The room fell silent. A wave of tension swept over everyone.

This was not an ordinary name.

This was Leah, the teenage Christian girl who refused to renounce her Christian faith after being kidnapped by Boko Haram.

This wasn’t IPOB fighting for secession in the South-East.

This wasn’t some group of yahoo boys.

This wasn’t everyday kidnapping.

This was Boko Haram. Men who kill without mercy.

They told her “Just say La ilaha illallah and we will free you with your schoolmates.”

She answered, “I will not.”

They begged, threatened, terrorized, “We’ll let you return to your mother. To your father. Your brothers and sisters. Your entire community will rejoice. Just denounce Jesus.”

She whispered back, “I will not denounce Jesus.”

They raised the stakes “We rape. We torture. We kill. We are Boko Haram. We will marry you off. We will pass you around.”

And right there, in their camp, a teenage girl began to sing, “I love Jesus… He’s my friend… I’ll never leave Him.”

The camp roared, “Allahu akbar!”

Their leader stepped forward and declared, “Release the other girls. Leave her behind.”

And so Leah stayed… alone.

One commander after another came forward to claim her.

She was still just 14.

A girl with dreams the dreams of being a doctor, a lawyer, an engineer, a broadcaster were shattered in a moment.

She bore her first child.

Then the second.

Her “husband,” a terrorist commander, was eventually killed.

Leah became a widow in the most tragic way a child can.

She was sold again. Another commander. Another child.

And then the updates stopped.

Silence.

A disappearance.

Back at the ceremony, as her mother’s name was read, I flipped through my folder and realized her name had been deliberately omitted for security reasons. Yet she had been called forward. The air was thick with emotion.

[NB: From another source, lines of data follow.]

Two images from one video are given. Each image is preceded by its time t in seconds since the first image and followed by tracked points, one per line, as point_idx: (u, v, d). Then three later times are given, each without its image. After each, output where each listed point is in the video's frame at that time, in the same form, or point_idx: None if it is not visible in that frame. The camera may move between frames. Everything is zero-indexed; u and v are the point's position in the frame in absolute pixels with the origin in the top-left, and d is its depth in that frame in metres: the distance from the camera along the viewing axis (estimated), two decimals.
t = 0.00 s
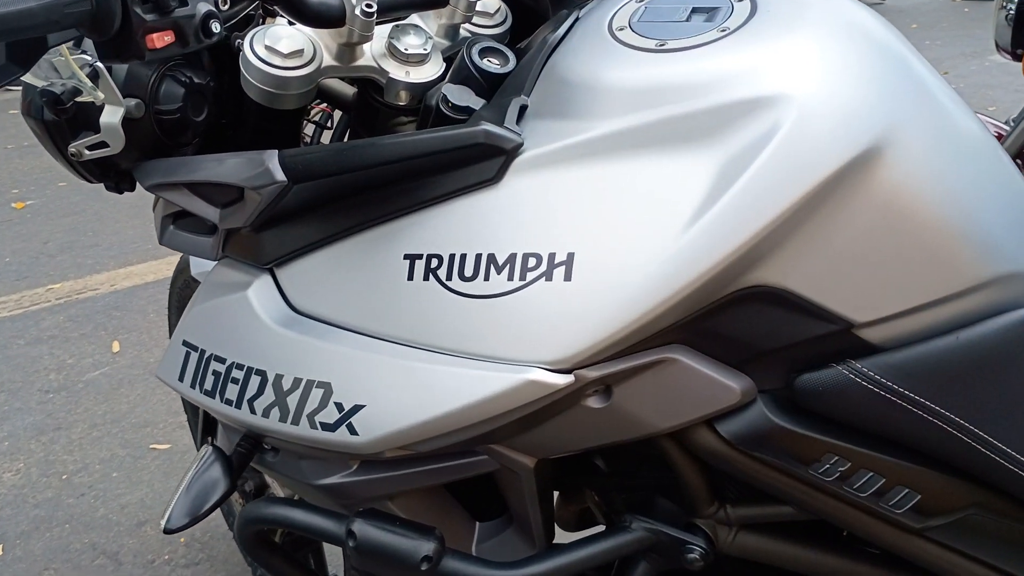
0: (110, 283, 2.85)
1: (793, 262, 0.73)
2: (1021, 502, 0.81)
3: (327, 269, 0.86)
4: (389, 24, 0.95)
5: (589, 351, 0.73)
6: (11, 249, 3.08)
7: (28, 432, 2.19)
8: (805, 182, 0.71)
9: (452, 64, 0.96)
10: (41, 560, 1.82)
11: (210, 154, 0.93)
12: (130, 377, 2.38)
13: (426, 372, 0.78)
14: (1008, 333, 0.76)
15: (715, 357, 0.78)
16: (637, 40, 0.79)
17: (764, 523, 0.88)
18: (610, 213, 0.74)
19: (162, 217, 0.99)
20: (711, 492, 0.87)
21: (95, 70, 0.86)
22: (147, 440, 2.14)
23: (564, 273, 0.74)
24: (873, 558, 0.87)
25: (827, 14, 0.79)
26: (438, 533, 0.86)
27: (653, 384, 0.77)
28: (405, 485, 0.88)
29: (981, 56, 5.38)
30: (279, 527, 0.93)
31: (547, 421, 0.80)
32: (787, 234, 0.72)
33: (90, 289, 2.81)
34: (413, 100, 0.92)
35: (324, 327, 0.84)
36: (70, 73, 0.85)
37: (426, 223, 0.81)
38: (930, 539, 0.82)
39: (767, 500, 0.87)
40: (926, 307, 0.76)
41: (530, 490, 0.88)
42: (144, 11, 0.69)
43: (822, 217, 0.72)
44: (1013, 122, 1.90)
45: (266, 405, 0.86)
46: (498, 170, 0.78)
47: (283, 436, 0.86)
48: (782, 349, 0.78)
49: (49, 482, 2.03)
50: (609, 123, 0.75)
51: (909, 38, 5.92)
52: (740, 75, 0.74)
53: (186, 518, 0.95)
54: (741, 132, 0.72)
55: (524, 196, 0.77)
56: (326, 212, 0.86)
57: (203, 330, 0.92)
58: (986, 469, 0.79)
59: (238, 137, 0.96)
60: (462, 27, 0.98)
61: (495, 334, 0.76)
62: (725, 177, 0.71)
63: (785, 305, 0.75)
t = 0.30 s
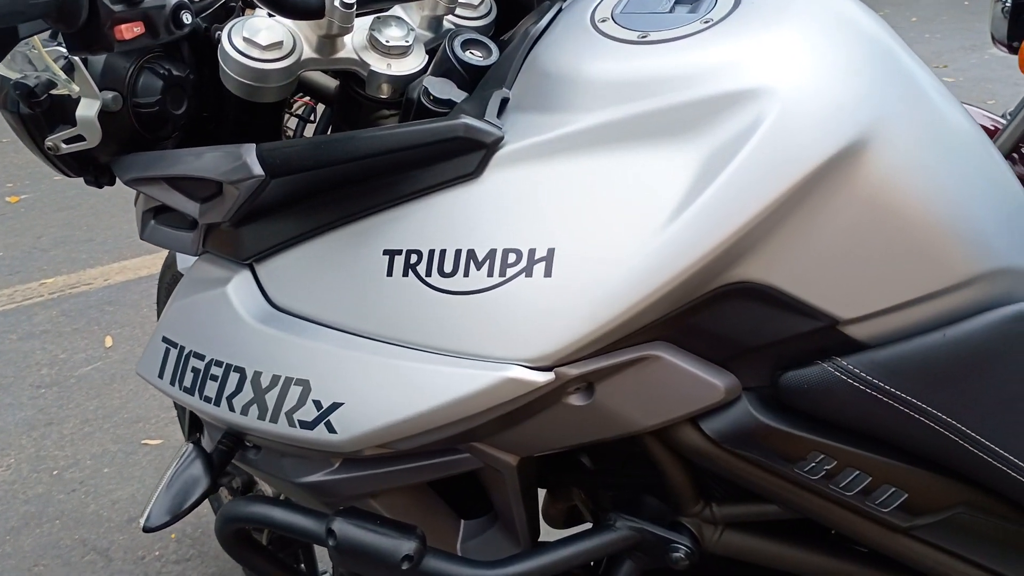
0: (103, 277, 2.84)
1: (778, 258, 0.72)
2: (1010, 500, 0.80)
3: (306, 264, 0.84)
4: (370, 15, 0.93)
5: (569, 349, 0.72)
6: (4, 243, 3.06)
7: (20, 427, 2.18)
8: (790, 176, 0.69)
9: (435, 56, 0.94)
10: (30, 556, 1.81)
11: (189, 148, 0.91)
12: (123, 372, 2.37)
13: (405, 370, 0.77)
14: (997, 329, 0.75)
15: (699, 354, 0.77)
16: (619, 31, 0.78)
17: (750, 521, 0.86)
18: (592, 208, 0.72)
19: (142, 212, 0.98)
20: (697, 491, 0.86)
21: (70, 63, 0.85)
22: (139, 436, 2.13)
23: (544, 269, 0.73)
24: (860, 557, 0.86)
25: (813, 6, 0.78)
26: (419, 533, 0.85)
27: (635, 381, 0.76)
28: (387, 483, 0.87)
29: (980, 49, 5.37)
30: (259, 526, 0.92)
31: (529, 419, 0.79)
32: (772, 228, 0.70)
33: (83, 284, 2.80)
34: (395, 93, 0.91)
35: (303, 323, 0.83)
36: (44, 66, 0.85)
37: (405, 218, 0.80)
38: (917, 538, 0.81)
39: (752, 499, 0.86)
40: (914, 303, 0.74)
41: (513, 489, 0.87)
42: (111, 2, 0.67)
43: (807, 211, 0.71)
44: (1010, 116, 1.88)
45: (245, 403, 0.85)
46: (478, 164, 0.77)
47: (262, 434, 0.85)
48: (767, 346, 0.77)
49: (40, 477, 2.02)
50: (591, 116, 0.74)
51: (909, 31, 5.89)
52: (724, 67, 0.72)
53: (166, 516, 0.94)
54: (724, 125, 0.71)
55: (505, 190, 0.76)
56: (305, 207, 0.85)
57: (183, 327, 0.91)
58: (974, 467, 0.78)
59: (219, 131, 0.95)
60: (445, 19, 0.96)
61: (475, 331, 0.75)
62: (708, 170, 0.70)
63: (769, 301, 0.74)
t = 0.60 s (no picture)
0: (106, 270, 2.84)
1: (781, 250, 0.72)
2: (1012, 491, 0.80)
3: (311, 256, 0.85)
4: (374, 8, 0.93)
5: (573, 340, 0.72)
6: (7, 236, 3.07)
7: (23, 419, 2.19)
8: (793, 168, 0.69)
9: (439, 49, 0.94)
10: (35, 547, 1.82)
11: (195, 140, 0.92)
12: (126, 364, 2.38)
13: (410, 360, 0.77)
14: (999, 321, 0.75)
15: (702, 345, 0.78)
16: (623, 24, 0.78)
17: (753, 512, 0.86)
18: (596, 201, 0.73)
19: (148, 204, 0.98)
20: (700, 481, 0.86)
21: (75, 55, 0.85)
22: (142, 428, 2.14)
23: (549, 261, 0.73)
24: (862, 548, 0.86)
25: None
26: (424, 523, 0.86)
27: (640, 373, 0.76)
28: (392, 474, 0.88)
29: (982, 43, 5.36)
30: (264, 516, 0.93)
31: (533, 409, 0.80)
32: (775, 220, 0.71)
33: (86, 277, 2.80)
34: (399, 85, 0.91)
35: (308, 315, 0.83)
36: (50, 58, 0.85)
37: (410, 210, 0.80)
38: (919, 529, 0.81)
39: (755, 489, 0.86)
40: (915, 294, 0.75)
41: (517, 479, 0.88)
42: None
43: (810, 203, 0.71)
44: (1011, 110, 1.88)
45: (251, 394, 0.85)
46: (482, 156, 0.77)
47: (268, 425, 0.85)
48: (769, 338, 0.77)
49: (44, 469, 2.03)
50: (595, 109, 0.74)
51: (912, 24, 5.88)
52: (728, 60, 0.73)
53: (172, 507, 0.94)
54: (727, 117, 0.71)
55: (509, 182, 0.76)
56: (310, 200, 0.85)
57: (188, 319, 0.91)
58: (976, 458, 0.78)
59: (224, 125, 0.96)
60: (449, 13, 0.96)
61: (479, 322, 0.75)
62: (711, 163, 0.70)
63: (772, 293, 0.74)
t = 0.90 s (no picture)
0: (112, 270, 2.87)
1: (780, 254, 0.75)
2: (1005, 487, 0.82)
3: (323, 258, 0.87)
4: (383, 17, 0.96)
5: (580, 340, 0.75)
6: (13, 236, 3.09)
7: (32, 417, 2.21)
8: (792, 174, 0.72)
9: (446, 57, 0.97)
10: (45, 543, 1.84)
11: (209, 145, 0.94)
12: (133, 363, 2.40)
13: (420, 360, 0.79)
14: (990, 322, 0.77)
15: (703, 345, 0.80)
16: (627, 34, 0.80)
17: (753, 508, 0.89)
18: (601, 205, 0.75)
19: (162, 207, 1.01)
20: (701, 477, 0.89)
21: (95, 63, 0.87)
22: (150, 426, 2.17)
23: (555, 264, 0.76)
24: (859, 542, 0.89)
25: (814, 11, 0.80)
26: (433, 517, 0.88)
27: (643, 372, 0.79)
28: (401, 470, 0.90)
29: (981, 43, 5.39)
30: (277, 511, 0.95)
31: (539, 408, 0.82)
32: (773, 225, 0.73)
33: (92, 277, 2.83)
34: (408, 92, 0.94)
35: (320, 315, 0.86)
36: (71, 67, 0.87)
37: (420, 214, 0.82)
38: (914, 524, 0.83)
39: (755, 485, 0.88)
40: (910, 296, 0.77)
41: (524, 476, 0.90)
42: (142, 8, 0.70)
43: (808, 208, 0.74)
44: (1008, 113, 1.90)
45: (265, 392, 0.88)
46: (491, 162, 0.80)
47: (282, 422, 0.88)
48: (768, 338, 0.80)
49: (53, 467, 2.05)
50: (601, 116, 0.77)
51: (912, 24, 5.91)
52: (728, 70, 0.75)
53: (187, 502, 0.96)
54: (728, 125, 0.73)
55: (516, 187, 0.78)
56: (323, 204, 0.87)
57: (203, 319, 0.94)
58: (969, 455, 0.81)
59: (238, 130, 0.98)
60: (457, 19, 0.98)
61: (488, 324, 0.77)
62: (712, 169, 0.73)
63: (771, 295, 0.77)
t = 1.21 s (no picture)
0: (113, 270, 2.90)
1: (759, 256, 0.78)
2: (978, 480, 0.86)
3: (322, 260, 0.90)
4: (381, 27, 0.99)
5: (568, 338, 0.78)
6: (15, 236, 3.13)
7: (35, 416, 2.24)
8: (769, 181, 0.75)
9: (442, 65, 1.00)
10: (49, 540, 1.87)
11: (211, 151, 0.97)
12: (134, 363, 2.43)
13: (416, 359, 0.83)
14: (961, 321, 0.81)
15: (687, 344, 0.83)
16: (614, 45, 0.83)
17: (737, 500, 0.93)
18: (588, 210, 0.79)
19: (166, 210, 1.04)
20: (687, 471, 0.92)
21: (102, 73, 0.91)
22: (151, 425, 2.20)
23: (545, 265, 0.79)
24: (840, 534, 0.92)
25: (793, 23, 0.83)
26: (428, 510, 0.92)
27: (629, 369, 0.82)
28: (398, 465, 0.94)
29: (976, 45, 5.43)
30: (278, 504, 0.98)
31: (530, 404, 0.86)
32: (752, 228, 0.77)
33: (93, 277, 2.86)
34: (405, 99, 0.96)
35: (319, 315, 0.89)
36: (79, 76, 0.91)
37: (416, 218, 0.86)
38: (891, 515, 0.87)
39: (738, 478, 0.92)
40: (884, 296, 0.81)
41: (516, 470, 0.93)
42: (149, 22, 0.72)
43: (786, 212, 0.77)
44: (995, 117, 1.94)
45: (267, 389, 0.91)
46: (484, 168, 0.83)
47: (283, 418, 0.91)
48: (750, 337, 0.83)
49: (56, 465, 2.09)
50: (589, 124, 0.80)
51: (908, 25, 5.94)
52: (710, 80, 0.78)
53: (191, 496, 1.00)
54: (711, 133, 0.77)
55: (508, 192, 0.82)
56: (322, 208, 0.91)
57: (206, 319, 0.97)
58: (943, 449, 0.84)
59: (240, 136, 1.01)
60: (452, 29, 1.02)
61: (481, 323, 0.81)
62: (694, 175, 0.76)
63: (751, 295, 0.80)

The presenter said “We give this award not because we accept what happened to her daughter, but because we are proud that she raised a child who has become a global icon. The world honours the daughter she brought into this world.”

And this was more than an award.

It was the launch of a new fund. A scholarship initiative for 1,000 children in IDP camps across Northern Nigeria. From secondary school to tertiary education. The goal? That ten years from now, those same children return and rebuild the communities destroyed by terror.

Former President Jonathan built Almajiri schools.

Where are they today?

You had a chance to take millions of children off the streets. Children who could have become doctors, lawyers, pilots, leaders. But they were left to roam. To beg. To be used, abused, and exploited, even by paedophiles.

Think about it: You are educated. Did you really believe a child born, weened, and abandoned on the streets could never be recruited for jihad?

You left them to rot. And now their anger, trauma, and pain are turning into fire. Today it is “the infidels.” Tomorrow it is you. Or your child. Or your community. We are all becoming victims.

But guess what? In 20 years’ time, the orphans will be wiser, and no counsel of Ahithophel shall prevail!